Forrest Richardson is to move ahead with a series of changes to the course at Lake of the Pines Golf Club in Auburn, California.

The architect created a masterplan for the club in 2017 and will now oversee the implementation of his suggested alterations to the course.

Current work includes finalising plans to rebuild the seventh and eighteenth greens, as well as the development of a pitching course next to the clubhouse.

“It’s a great testament to the club that they are looking ahead to what will drive new players and create spaces that will keep people involved,” said Richardson. “The idea for a short pitching course with multiple practice greens is certain to become a great hang-out for members and their families.”

The course forms part of a community featuring 1,000 homes and plays around a 250-acre manmade lake. The golf course playing counterclockwise in a complete circle.

Though no architect is officially credited with the design, the Lake of the Pines course does have some rather unique and interesting features. The routing still includes a ‘left’ and ‘right’ ninth hole, which at one time allowed players to play the ‘left’ hole and then drive their cart onto a special ferryboat that would take them across the lake and back to the clubhouse. The ‘right’ hole could be played if they intended to carry on and play the full 18.

“It’s a first for us,” said Richardson. “To be working on a course that does not have any designer at all attributed to the original design. Without having someone in particular to look back on, we can only imagine what was driving some of the design decisions.”

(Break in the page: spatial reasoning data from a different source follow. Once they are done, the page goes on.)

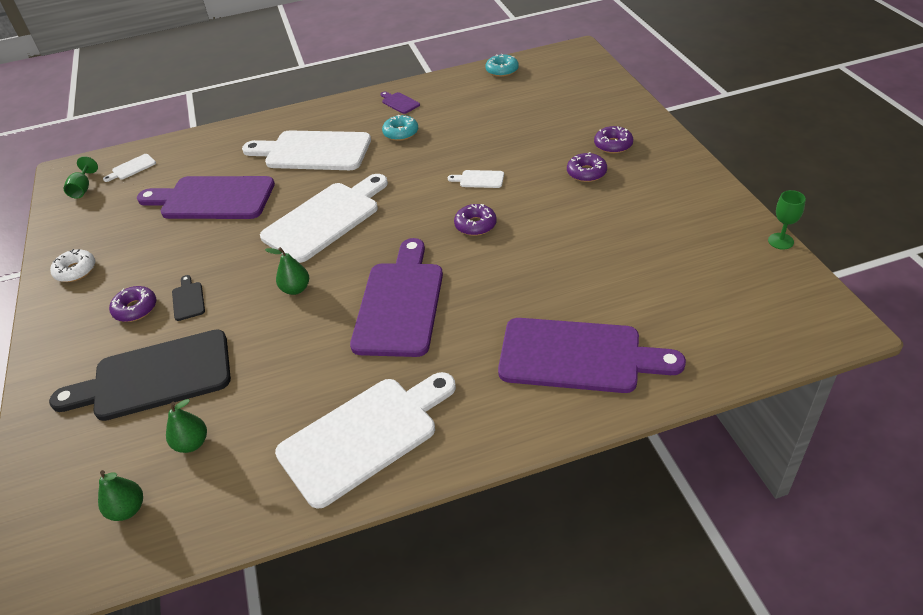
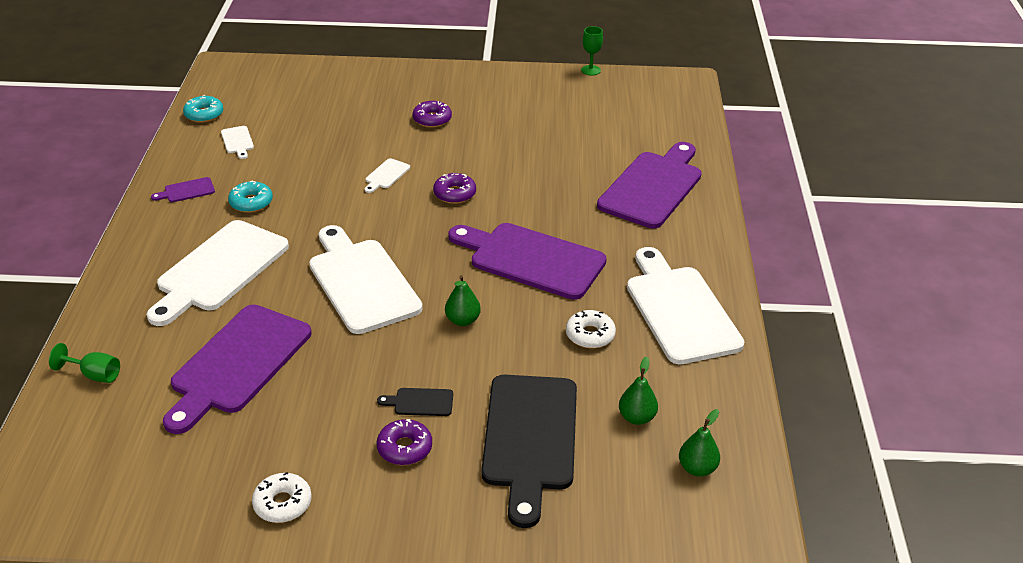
camera: 75 degrees left, 5 degrees down
green goblet [64,156,98,199] -> green goblet moved to [49,343,120,383]
white cutting board [103,154,156,182] -> white cutting board moved to [221,126,254,159]
purple donut [594,126,633,154] -> none
none -> white donut [566,310,616,348]

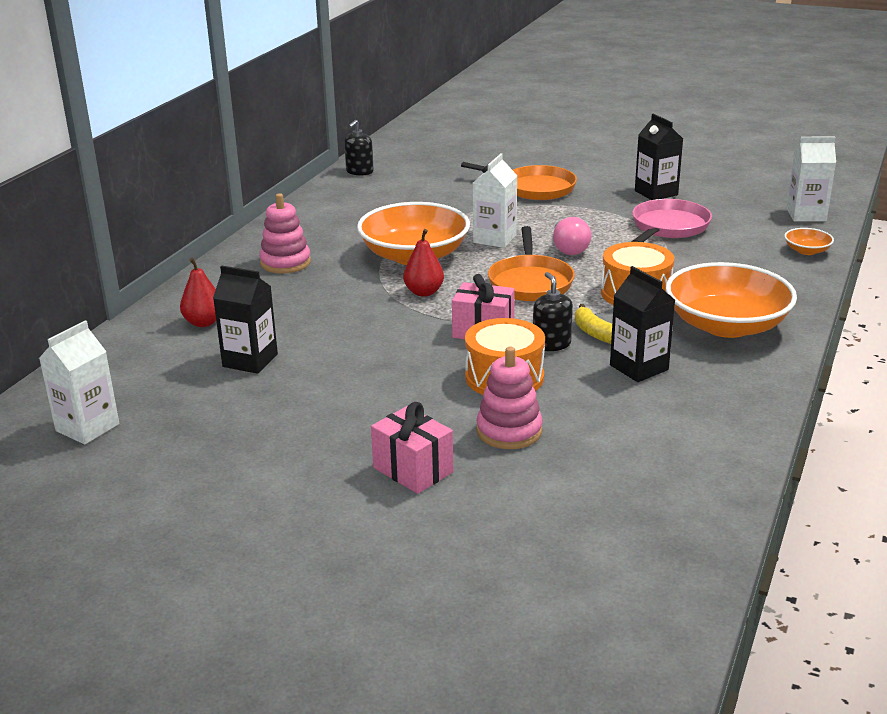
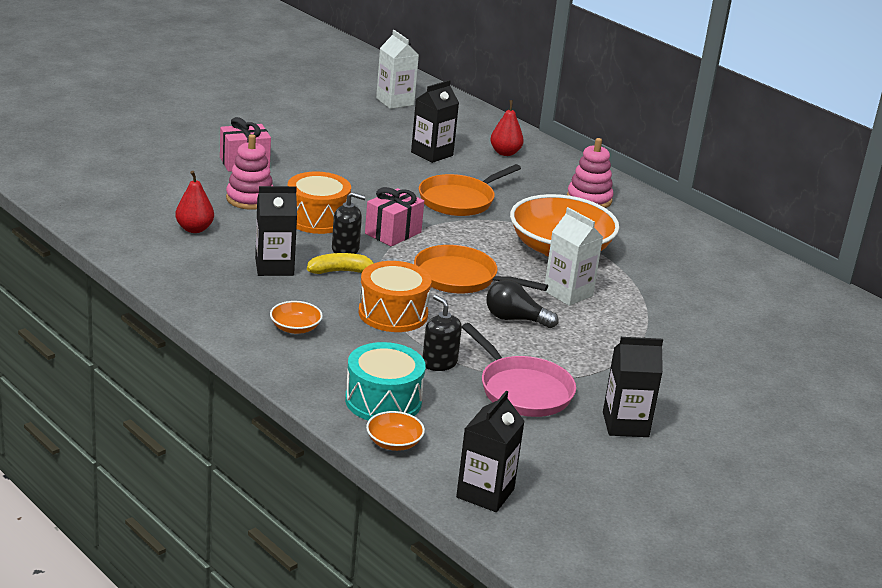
camera: 110 degrees right, 0 degrees up
black soap dispenser [344,120,374,176] -> black soap dispenser moved to [422,295,462,371]
red pear [403,229,444,297] -> red pear moved to [175,171,214,233]
orange pan [461,162,577,200] -> orange pan moved to [419,164,521,216]
pink light bulb [553,217,591,255] -> black light bulb [486,279,558,328]
orange bowl [666,262,797,338] -> orange bowl [270,301,323,334], size x0.42
white carton [787,137,836,221] -> black carton [456,391,525,512]
none -> turquoise drum [345,342,426,420]

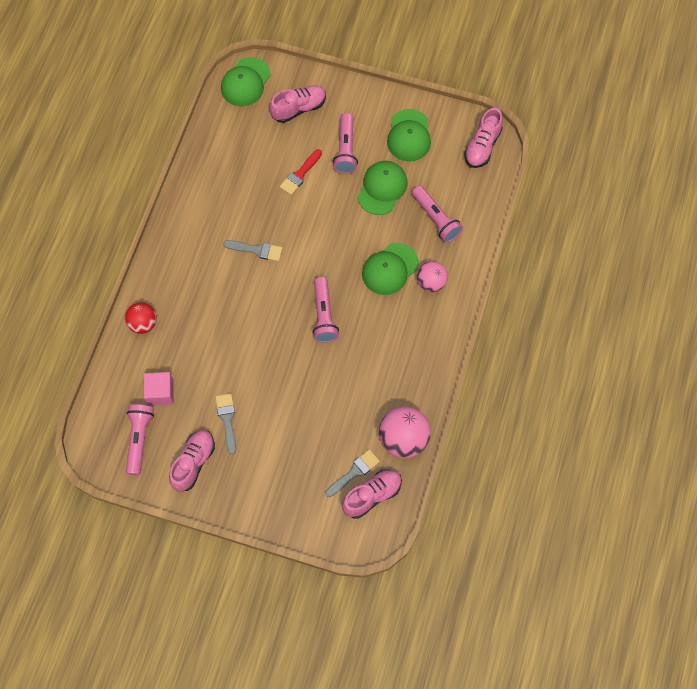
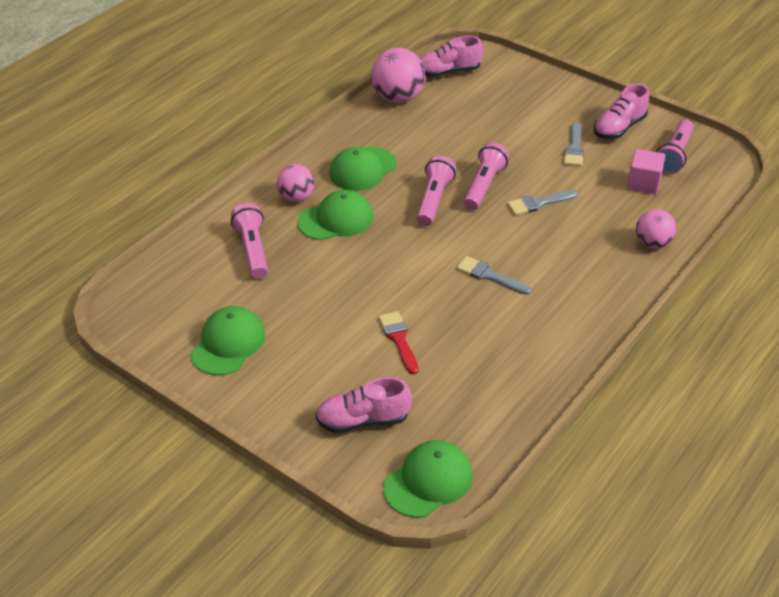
camera: 160 degrees left, 25 degrees down
red ball [125,302,157,334] -> pink ball [636,209,676,249]
red brush [280,149,322,195] -> red brush turned 75 degrees counterclockwise [379,311,418,374]
grey brush [325,449,380,497] -> grey brush moved to [507,190,578,215]
pink flashlight [333,113,358,174] -> pink flashlight moved to [463,142,509,210]
green cap [358,161,407,215] -> green cap moved to [329,147,397,191]
pink shoe [464,108,503,168] -> none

Though records on the course’s history are limited in number, it appears that original developers Western Lake Properties and Boise Cascade, who purchased the community and course, carried out the bulk of the design work in house. This has resulted in a course quite different from the norm.

“There are a few truly unique golf holes, and they deserve to be preserved,” added Richardson. “My goal is to make them better without losing the charm.”